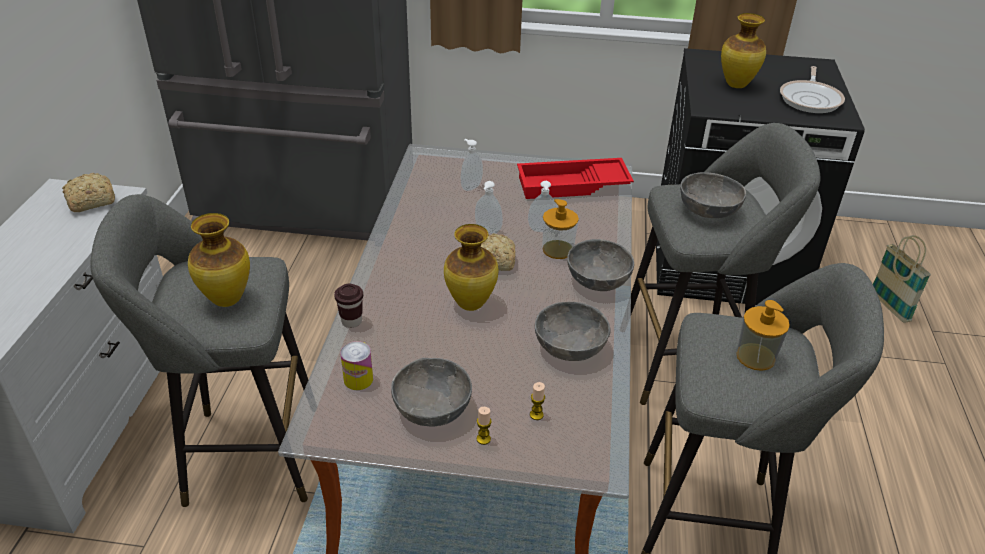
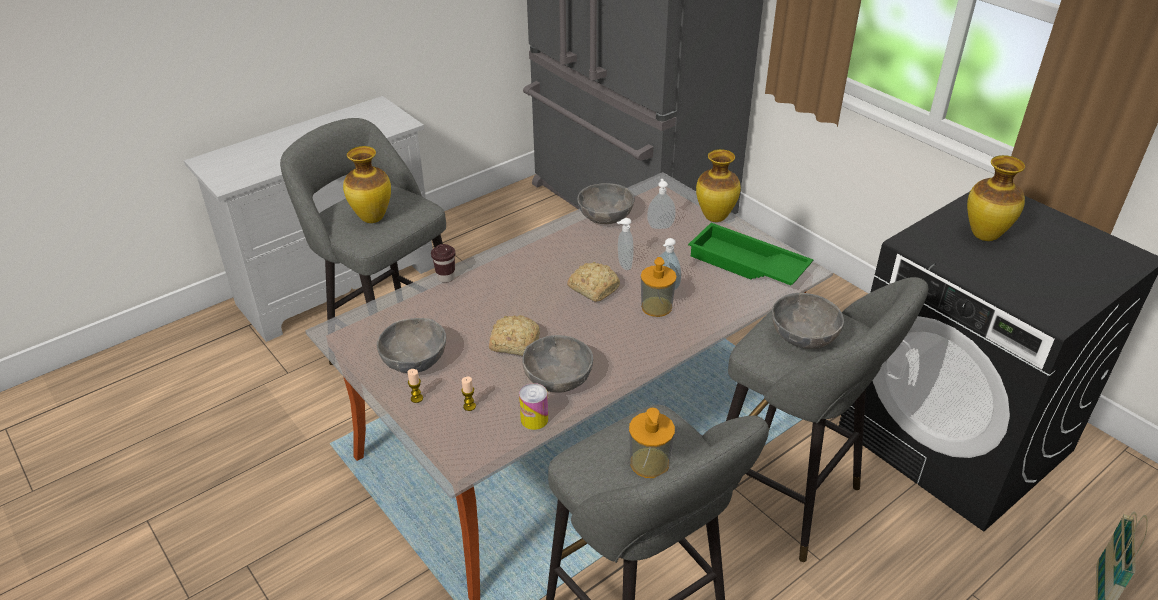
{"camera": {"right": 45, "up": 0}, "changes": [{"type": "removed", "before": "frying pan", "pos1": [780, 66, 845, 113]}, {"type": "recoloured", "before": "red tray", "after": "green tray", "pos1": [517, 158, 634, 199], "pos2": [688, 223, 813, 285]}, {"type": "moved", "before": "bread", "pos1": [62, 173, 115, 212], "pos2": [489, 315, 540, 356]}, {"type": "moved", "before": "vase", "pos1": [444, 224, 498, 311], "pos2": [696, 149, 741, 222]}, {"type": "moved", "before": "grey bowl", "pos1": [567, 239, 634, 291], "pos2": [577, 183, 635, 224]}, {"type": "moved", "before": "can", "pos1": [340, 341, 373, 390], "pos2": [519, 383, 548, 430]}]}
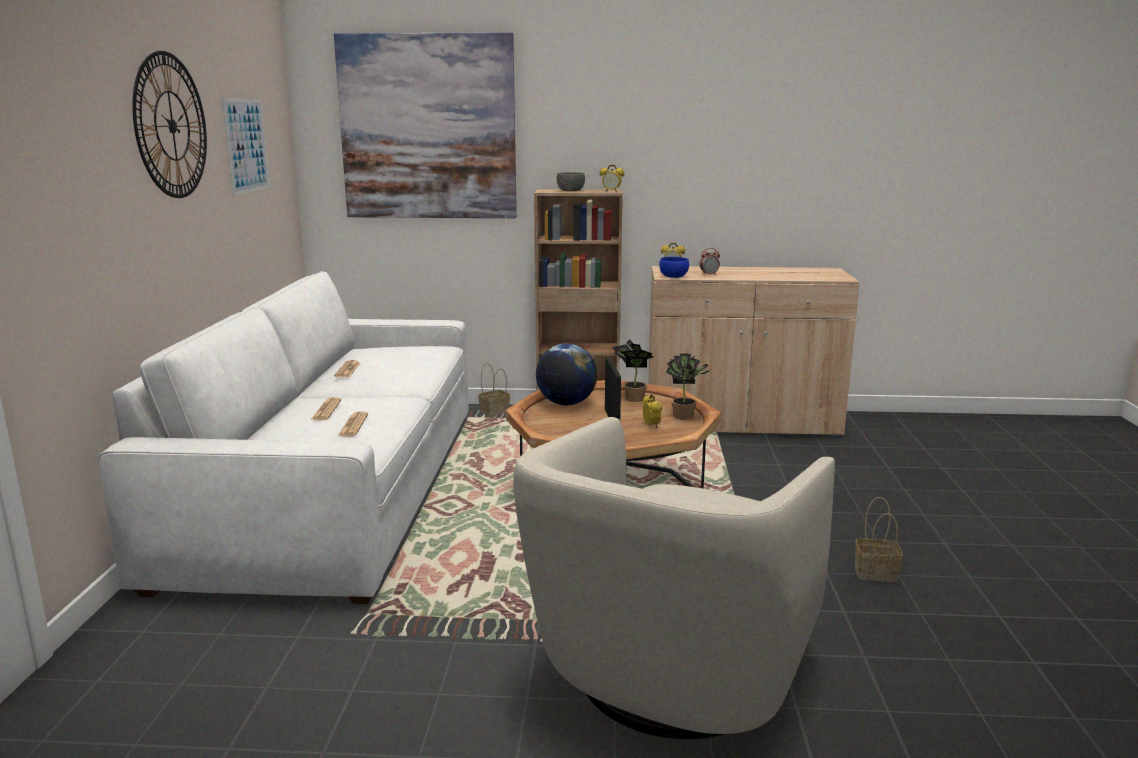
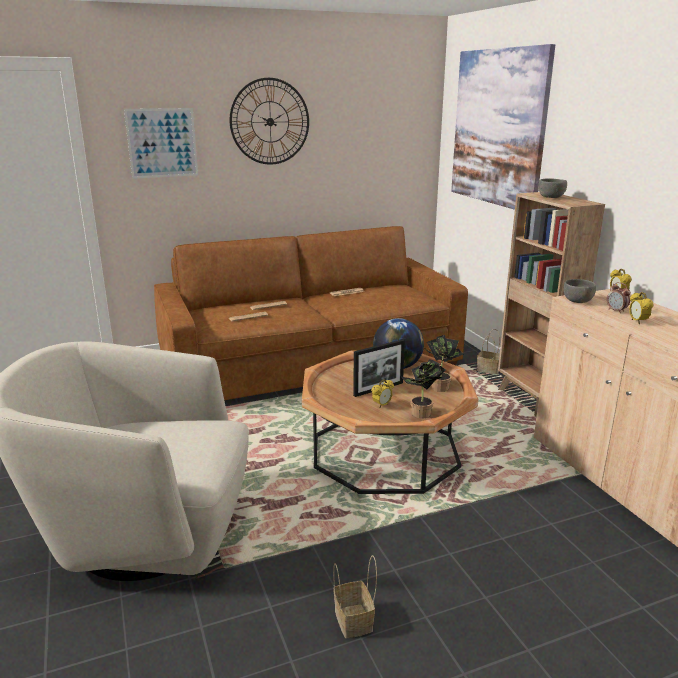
{"camera": {"right": 65, "up": 5}, "changes": [{"type": "moved", "before": "picture", "pos1": [222, 98, 270, 195], "pos2": [124, 108, 198, 179]}, {"type": "moved", "before": "alarm clock", "pos1": [600, 165, 624, 192], "pos2": [629, 292, 653, 324]}, {"type": "recoloured", "before": "blue bowl", "after": "grey bowl", "pos1": [659, 257, 689, 278], "pos2": [564, 279, 596, 303]}, {"type": "recoloured", "before": "white sofa", "after": "brown sofa", "pos1": [98, 271, 469, 604], "pos2": [154, 226, 468, 400]}]}
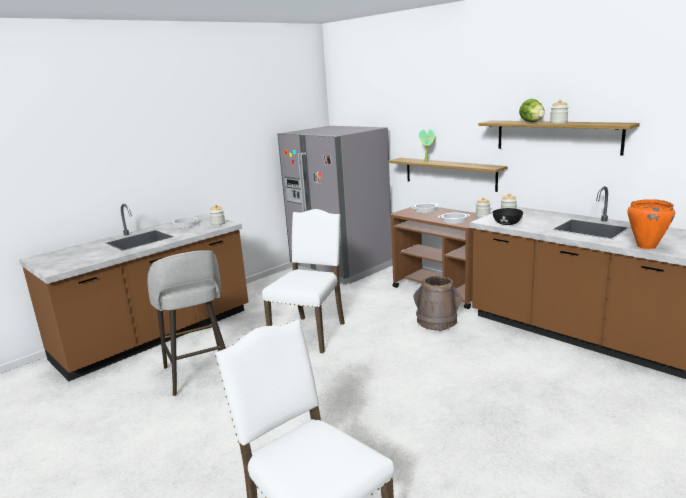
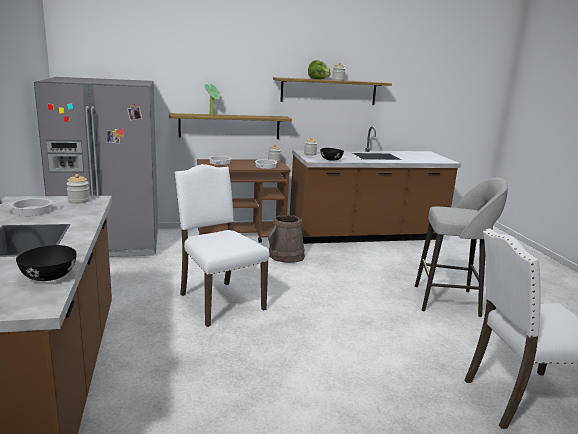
{"camera": {"right": -60, "up": 0}, "changes": [{"type": "removed", "before": "orange cooking pot", "pos1": [628, 199, 675, 249]}, {"type": "moved", "before": "grey stool", "pos1": [148, 250, 226, 396], "pos2": [415, 178, 508, 317]}, {"type": "added", "after": "black bowl", "pos2": [16, 245, 77, 281]}]}
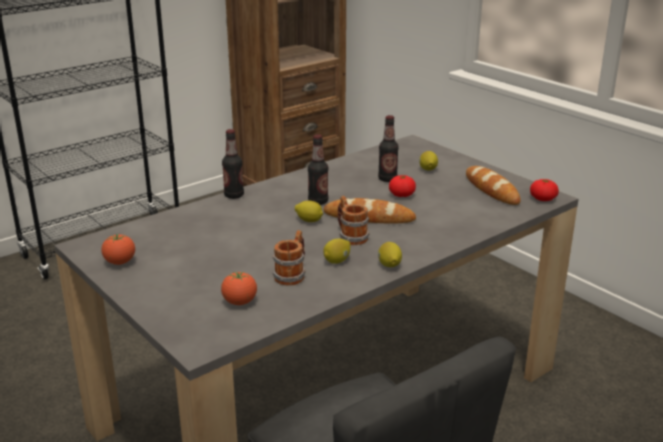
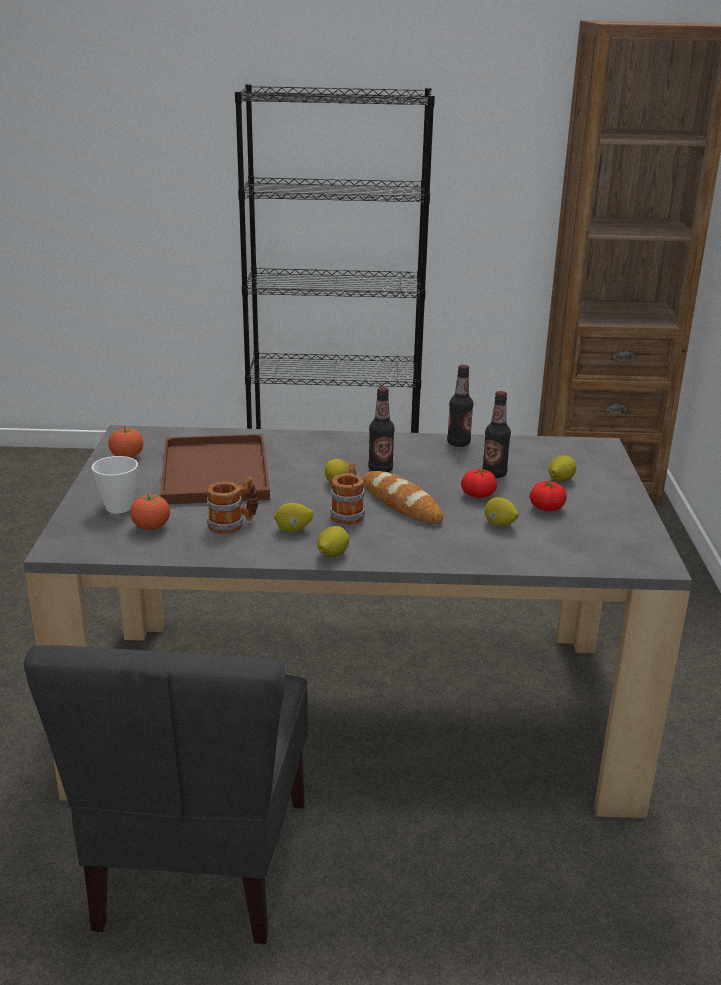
{"camera": {"right": 40, "up": 0}, "changes": [{"type": "moved", "before": "bottle", "pos1": [222, 129, 244, 199], "pos2": [447, 365, 473, 447]}, {"type": "removed", "before": "bread", "pos1": [466, 166, 521, 205]}, {"type": "moved", "before": "tomato", "pos1": [530, 179, 559, 201], "pos2": [530, 481, 567, 511]}, {"type": "added", "after": "brown tray", "pos2": [160, 434, 270, 504]}, {"type": "added", "after": "cup", "pos2": [92, 456, 138, 513]}, {"type": "added", "after": "lemon", "pos2": [484, 497, 519, 526]}]}
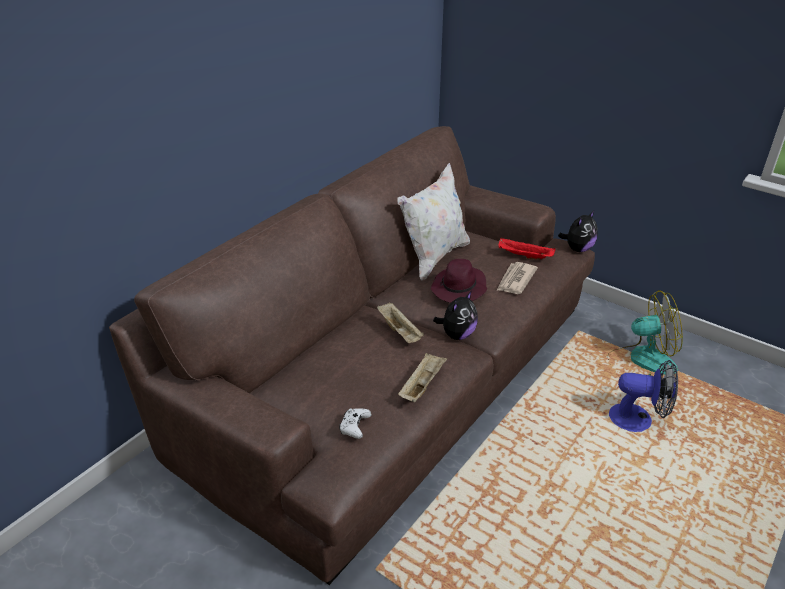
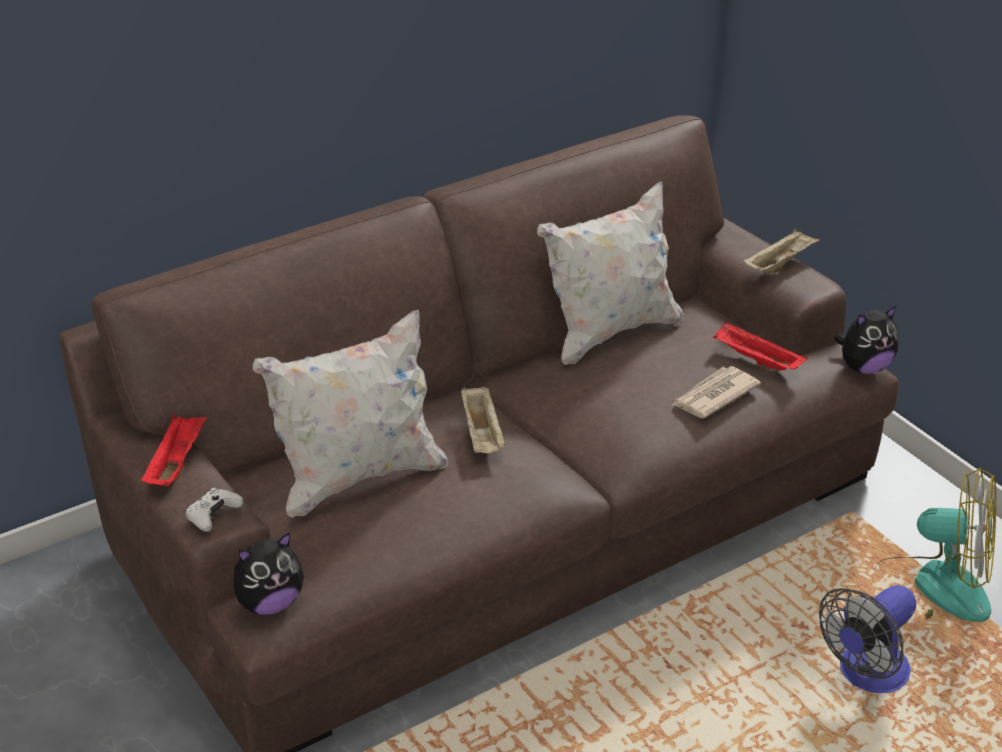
{"camera": {"right": 20, "up": 0}, "changes": [{"type": "removed", "before": "purple hat", "pos1": [431, 259, 487, 303]}, {"type": "moved", "before": "plush toy", "pos1": [433, 291, 478, 340], "pos2": [233, 532, 304, 615]}, {"type": "moved", "before": "beige tray", "pos1": [398, 353, 447, 402], "pos2": [743, 229, 821, 274]}, {"type": "turned", "before": "fan", "pos1": [609, 360, 678, 432], "pos2": [819, 585, 916, 693], "turn": 105}, {"type": "moved", "before": "white game controller", "pos1": [339, 408, 371, 439], "pos2": [185, 487, 243, 532]}, {"type": "added", "after": "white pillow", "pos2": [253, 310, 448, 517]}, {"type": "added", "after": "red tray", "pos2": [141, 415, 207, 486]}]}
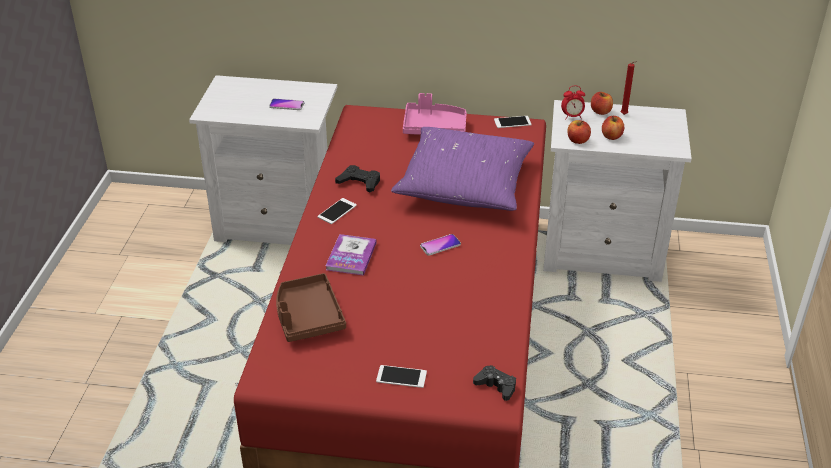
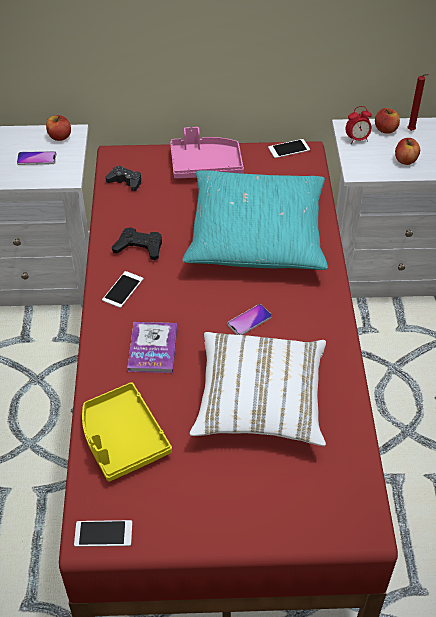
{"camera": {"right": -10, "up": 10}, "changes": [{"type": "moved", "before": "apple", "pos1": [567, 120, 591, 144], "pos2": [46, 115, 71, 141]}, {"type": "recoloured", "before": "purple pillow", "after": "turquoise pillow", "pos1": [391, 127, 534, 211], "pos2": [183, 170, 328, 270]}, {"type": "recoloured", "before": "brown tray", "after": "yellow tray", "pos1": [276, 273, 346, 342], "pos2": [82, 382, 172, 482]}, {"type": "moved", "before": "phone", "pos1": [376, 365, 427, 388], "pos2": [74, 520, 132, 547]}, {"type": "moved", "before": "black game controller", "pos1": [473, 365, 516, 401], "pos2": [105, 166, 141, 191]}, {"type": "added", "after": "white pillow", "pos2": [190, 332, 326, 446]}]}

**Exercise aim**: What's needed is an exact copy of every entry, minus the pictures.

**Result of this exercise**:
{"camera": {"right": 45, "up": 0}, "changes": [{"type": "removed", "before": "frying pan", "pos1": [780, 66, 845, 113]}, {"type": "recoloured", "before": "red tray", "after": "green tray", "pos1": [517, 158, 634, 199], "pos2": [688, 223, 813, 285]}, {"type": "moved", "before": "bread", "pos1": [62, 173, 115, 212], "pos2": [489, 315, 540, 356]}, {"type": "moved", "before": "vase", "pos1": [444, 224, 498, 311], "pos2": [696, 149, 741, 222]}, {"type": "moved", "before": "grey bowl", "pos1": [567, 239, 634, 291], "pos2": [577, 183, 635, 224]}, {"type": "moved", "before": "can", "pos1": [340, 341, 373, 390], "pos2": [519, 383, 548, 430]}]}
{"camera": {"right": 65, "up": 5}, "changes": [{"type": "moved", "before": "picture", "pos1": [222, 98, 270, 195], "pos2": [124, 108, 198, 179]}, {"type": "moved", "before": "alarm clock", "pos1": [600, 165, 624, 192], "pos2": [629, 292, 653, 324]}, {"type": "recoloured", "before": "blue bowl", "after": "grey bowl", "pos1": [659, 257, 689, 278], "pos2": [564, 279, 596, 303]}, {"type": "recoloured", "before": "white sofa", "after": "brown sofa", "pos1": [98, 271, 469, 604], "pos2": [154, 226, 468, 400]}]}
{"camera": {"right": -60, "up": 0}, "changes": [{"type": "removed", "before": "orange cooking pot", "pos1": [628, 199, 675, 249]}, {"type": "moved", "before": "grey stool", "pos1": [148, 250, 226, 396], "pos2": [415, 178, 508, 317]}, {"type": "added", "after": "black bowl", "pos2": [16, 245, 77, 281]}]}
{"camera": {"right": 40, "up": 0}, "changes": [{"type": "moved", "before": "bottle", "pos1": [222, 129, 244, 199], "pos2": [447, 365, 473, 447]}, {"type": "removed", "before": "bread", "pos1": [466, 166, 521, 205]}, {"type": "moved", "before": "tomato", "pos1": [530, 179, 559, 201], "pos2": [530, 481, 567, 511]}, {"type": "added", "after": "brown tray", "pos2": [160, 434, 270, 504]}, {"type": "added", "after": "cup", "pos2": [92, 456, 138, 513]}, {"type": "added", "after": "lemon", "pos2": [484, 497, 519, 526]}]}
{"camera": {"right": 20, "up": 0}, "changes": [{"type": "removed", "before": "purple hat", "pos1": [431, 259, 487, 303]}, {"type": "moved", "before": "plush toy", "pos1": [433, 291, 478, 340], "pos2": [233, 532, 304, 615]}, {"type": "moved", "before": "beige tray", "pos1": [398, 353, 447, 402], "pos2": [743, 229, 821, 274]}, {"type": "turned", "before": "fan", "pos1": [609, 360, 678, 432], "pos2": [819, 585, 916, 693], "turn": 105}, {"type": "moved", "before": "white game controller", "pos1": [339, 408, 371, 439], "pos2": [185, 487, 243, 532]}, {"type": "added", "after": "white pillow", "pos2": [253, 310, 448, 517]}, {"type": "added", "after": "red tray", "pos2": [141, 415, 207, 486]}]}
{"camera": {"right": -10, "up": 10}, "changes": [{"type": "moved", "before": "apple", "pos1": [567, 120, 591, 144], "pos2": [46, 115, 71, 141]}, {"type": "recoloured", "before": "purple pillow", "after": "turquoise pillow", "pos1": [391, 127, 534, 211], "pos2": [183, 170, 328, 270]}, {"type": "recoloured", "before": "brown tray", "after": "yellow tray", "pos1": [276, 273, 346, 342], "pos2": [82, 382, 172, 482]}, {"type": "moved", "before": "phone", "pos1": [376, 365, 427, 388], "pos2": [74, 520, 132, 547]}, {"type": "moved", "before": "black game controller", "pos1": [473, 365, 516, 401], "pos2": [105, 166, 141, 191]}, {"type": "added", "after": "white pillow", "pos2": [190, 332, 326, 446]}]}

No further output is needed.